Go 1.11 — Performance updates for POWER

Go 1.11 — Performance updates for POWER

I have been working on several fronts lately to add new features and improve performance for Go on IBM POWER architecture in go 1.11. In preparation for the source tree freeze in May, I added a few things lately:

  • Atomics: rewrote most of the atomic operations in runtime/internal/atomic, sync/atomic and intrinsics in the SSA backend of the compiler to use lightweight sync instructions whenever possible, according to the ISA recommendations. This gives up to 30% performance increase in the multithread benchmarks. See commit 6633bb2 for details.
  • Big numbers (multi-precision maths): performance optimizations for addVV, subVV, mulAddVWW, addVW and subVW. I did some loop unrolling to keep the pipeline full and keep the processing units busy in a more efficient way. Speedups of over 3x were achieved in some cases, with 1.5x on average. See commits fc8967 and a44c728 for details.
  • Race detector: implemented support for Go on POWER in the LLVM thread sanitizer.
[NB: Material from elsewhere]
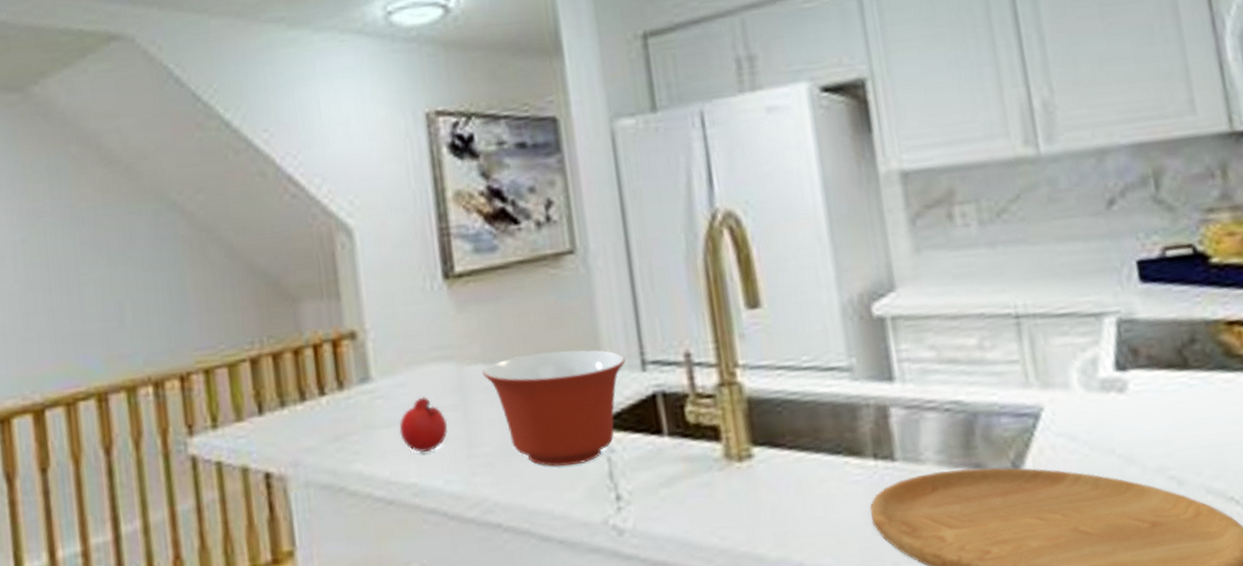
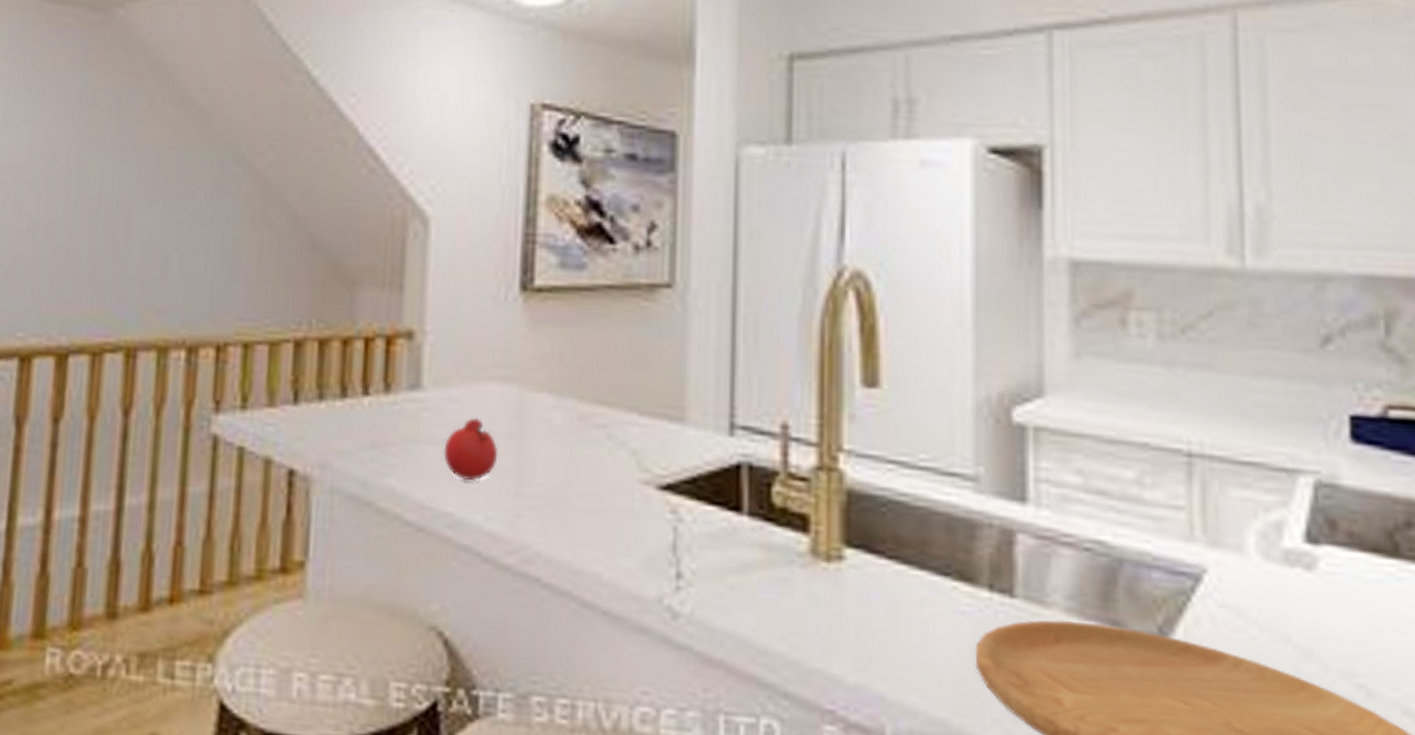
mixing bowl: present [482,350,625,467] -> none [547,392,712,528]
This is a prerequisite for enabling the race detectors for Go on POWER. See here for details.
  • Assembler fixes: fixed some incomplete instruction implementations in the Go assembler — missing EH field in  l*arx / st*cx (commit e1f8fe8) and added add/and/or/xor immediate shifted instructions (commit 9a9a8c0).

There are a few more things I want to add for go1.11. If make it in time, I will update the list here.

by Carlos Eduardo Seo